--- DATA EXCERPT Enclosed Below ---

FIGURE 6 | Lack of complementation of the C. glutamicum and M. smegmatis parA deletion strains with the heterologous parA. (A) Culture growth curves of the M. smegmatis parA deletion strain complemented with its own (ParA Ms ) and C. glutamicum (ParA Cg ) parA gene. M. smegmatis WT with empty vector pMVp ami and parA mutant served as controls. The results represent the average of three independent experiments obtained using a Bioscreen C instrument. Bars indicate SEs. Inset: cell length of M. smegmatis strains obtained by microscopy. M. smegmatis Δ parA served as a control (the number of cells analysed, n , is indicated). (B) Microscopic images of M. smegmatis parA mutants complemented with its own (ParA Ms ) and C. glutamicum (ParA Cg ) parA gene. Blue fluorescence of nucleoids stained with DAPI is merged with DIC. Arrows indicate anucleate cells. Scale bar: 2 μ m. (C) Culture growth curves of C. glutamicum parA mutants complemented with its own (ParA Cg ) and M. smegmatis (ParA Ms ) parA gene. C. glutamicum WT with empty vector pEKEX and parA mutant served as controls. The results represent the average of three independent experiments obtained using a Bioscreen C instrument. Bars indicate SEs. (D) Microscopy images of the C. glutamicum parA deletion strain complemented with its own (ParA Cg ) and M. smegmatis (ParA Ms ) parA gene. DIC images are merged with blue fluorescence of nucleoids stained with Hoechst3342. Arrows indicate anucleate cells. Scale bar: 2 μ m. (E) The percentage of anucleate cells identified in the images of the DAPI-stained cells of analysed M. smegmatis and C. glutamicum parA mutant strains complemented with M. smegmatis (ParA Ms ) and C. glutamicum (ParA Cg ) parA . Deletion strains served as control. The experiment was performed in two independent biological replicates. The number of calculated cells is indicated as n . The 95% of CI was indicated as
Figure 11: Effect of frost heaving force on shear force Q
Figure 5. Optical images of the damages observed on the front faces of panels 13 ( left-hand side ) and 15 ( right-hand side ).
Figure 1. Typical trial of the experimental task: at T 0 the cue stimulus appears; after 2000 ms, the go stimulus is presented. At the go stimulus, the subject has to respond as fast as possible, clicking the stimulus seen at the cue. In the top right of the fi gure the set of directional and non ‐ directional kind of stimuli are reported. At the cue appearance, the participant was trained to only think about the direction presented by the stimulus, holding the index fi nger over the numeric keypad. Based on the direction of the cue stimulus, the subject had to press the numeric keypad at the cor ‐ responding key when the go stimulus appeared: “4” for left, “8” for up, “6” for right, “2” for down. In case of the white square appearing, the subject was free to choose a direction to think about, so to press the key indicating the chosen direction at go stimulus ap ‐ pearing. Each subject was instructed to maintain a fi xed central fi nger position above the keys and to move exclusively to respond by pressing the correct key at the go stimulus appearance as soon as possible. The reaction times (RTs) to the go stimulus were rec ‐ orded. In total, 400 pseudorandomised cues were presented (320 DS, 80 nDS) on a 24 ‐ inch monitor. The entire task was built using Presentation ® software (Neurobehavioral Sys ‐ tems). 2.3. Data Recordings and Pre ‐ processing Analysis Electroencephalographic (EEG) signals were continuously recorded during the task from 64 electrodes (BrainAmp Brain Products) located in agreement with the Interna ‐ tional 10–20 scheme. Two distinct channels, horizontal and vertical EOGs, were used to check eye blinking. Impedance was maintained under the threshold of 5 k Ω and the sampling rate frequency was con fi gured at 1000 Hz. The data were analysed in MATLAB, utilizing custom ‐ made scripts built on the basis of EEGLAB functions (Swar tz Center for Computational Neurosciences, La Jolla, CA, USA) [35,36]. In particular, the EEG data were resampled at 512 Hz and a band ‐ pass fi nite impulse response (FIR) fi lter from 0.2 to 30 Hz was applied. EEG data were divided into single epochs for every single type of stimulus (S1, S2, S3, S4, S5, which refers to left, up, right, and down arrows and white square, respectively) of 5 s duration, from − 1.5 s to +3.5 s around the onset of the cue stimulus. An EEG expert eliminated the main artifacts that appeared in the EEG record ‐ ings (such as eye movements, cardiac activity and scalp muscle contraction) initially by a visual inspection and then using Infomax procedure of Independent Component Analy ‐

--- End of Enclosed DATA EXCERPT ---

**BRIEF**
The full listing above should be repeated without omission.

**TASK RESPONSE**
FIGURE 6 | Lack of complementation of the C. glutamicum and M. smegmatis parA deletion strains with the heterologous parA. (A) Culture growth curves of the M. smegmatis parA deletion strain complemented with its own (ParA Ms ) and C. glutamicum (ParA Cg ) parA gene. M. smegmatis WT with empty vector pMVp ami and parA mutant served as controls. The results represent the average of three independent experiments obtained using a Bioscreen C instrument. Bars indicate SEs. Inset: cell length of M. smegmatis strains obtained by microscopy. M. smegmatis Δ parA served as a control (the number of cells analysed, n , is indicated). (B) Microscopic images of M. smegmatis parA mutants complemented with its own (ParA Ms ) and C. glutamicum (ParA Cg ) parA gene. Blue fluorescence of nucleoids stained with DAPI is merged with DIC. Arrows indicate anucleate cells. Scale bar: 2 μ m. (C) Culture growth curves of C. glutamicum parA mutants complemented with its own (ParA Cg ) and M. smegmatis (ParA Ms ) parA gene. C. glutamicum WT with empty vector pEKEX and parA mutant served as controls. The results represent the average of three independent experiments obtained using a Bioscreen C instrument. Bars indicate SEs. (D) Microscopy images of the C. glutamicum parA deletion strain complemented with its own (ParA Cg ) and M. smegmatis (ParA Ms ) parA gene. DIC images are merged with blue fluorescence of nucleoids stained with Hoechst3342. Arrows indicate anucleate cells. Scale bar: 2 μ m. (E) The percentage of anucleate cells identified in the images of the DAPI-stained cells of analysed M. smegmatis and C. glutamicum parA mutant strains complemented with M. smegmatis (ParA Ms ) and C. glutamicum (ParA Cg ) parA . Deletion strains served as control. The experiment was performed in two independent biological replicates. The number of calculated cells is indicated as n . The 95% of CI was indicated as
Figure 11: Effect of frost heaving force on shear force Q
Figure 5. Optical images of the damages observed on the front faces of panels 13 ( left-hand side ) and 15 ( right-hand side ).
Figure 1. Typical trial of the experimental task: at T 0 the cue stimulus appears; after 2000 ms, the go stimulus is presented. At the go stimulus, the subject has to respond as fast as possible, clicking the stimulus seen at the cue. In the top right of the fi gure the set of directional and non ‐ directional kind of stimuli are reported. At the cue appearance, the participant was trained to only think about the direction presented by the stimulus, holding the index fi nger over the numeric keypad. Based on the direction of the cue stimulus, the subject had to press the numeric keypad at the cor ‐ responding key when the go stimulus appeared: “4” for left, “8” for up, “6” for right, “2” for down. In case of the white square appearing, the subject was free to choose a direction to think about, so to press the key indicating the chosen direction at go stimulus ap ‐ pearing. Each subject was instructed to maintain a fi xed central fi nger position above the keys and to move exclusively to respond by pressing the correct key at the go stimulus appearance as soon as possible. The reaction times (RTs) to the go stimulus were rec ‐ orded. In total, 400 pseudorandomised cues were presented (320 DS, 80 nDS) on a 24 ‐ inch monitor. The entire task was built using Presentation ® software (Neurobehavioral Sys ‐ tems). 2.3. Data Recordings and Pre ‐ processing Analysis Electroencephalographic (EEG) signals were continuously recorded during the task from 64 electrodes (BrainAmp Brain Products) located in agreement with the Interna ‐ tional 10–20 scheme. Two distinct channels, horizontal and vertical EOGs, were used to check eye blinking. Impedance was maintained under the threshold of 5 k Ω and the sampling rate frequency was con fi gured at 1000 Hz. The data were analysed in MATLAB, utilizing custom ‐ made scripts built on the basis of EEGLAB functions (Swar tz Center for Computational Neurosciences, La Jolla, CA, USA) [35,36]. In particular, the EEG data were resampled at 512 Hz and a band ‐ pass fi nite impulse response (FIR) fi lter from 0.2 to 30 Hz was applied. EEG data were divided into single epochs for every single type of stimulus (S1, S2, S3, S4, S5, which refers to left, up, right, and down arrows and white square, respectively) of 5 s duration, from − 1.5 s to +3.5 s around the onset of the cue stimulus. An EEG expert eliminated the main artifacts that appeared in the EEG record ‐ ings (such as eye movements, cardiac activity and scalp muscle contraction) initially by a visual inspection and then using Infomax procedure of Independent Component Analy ‐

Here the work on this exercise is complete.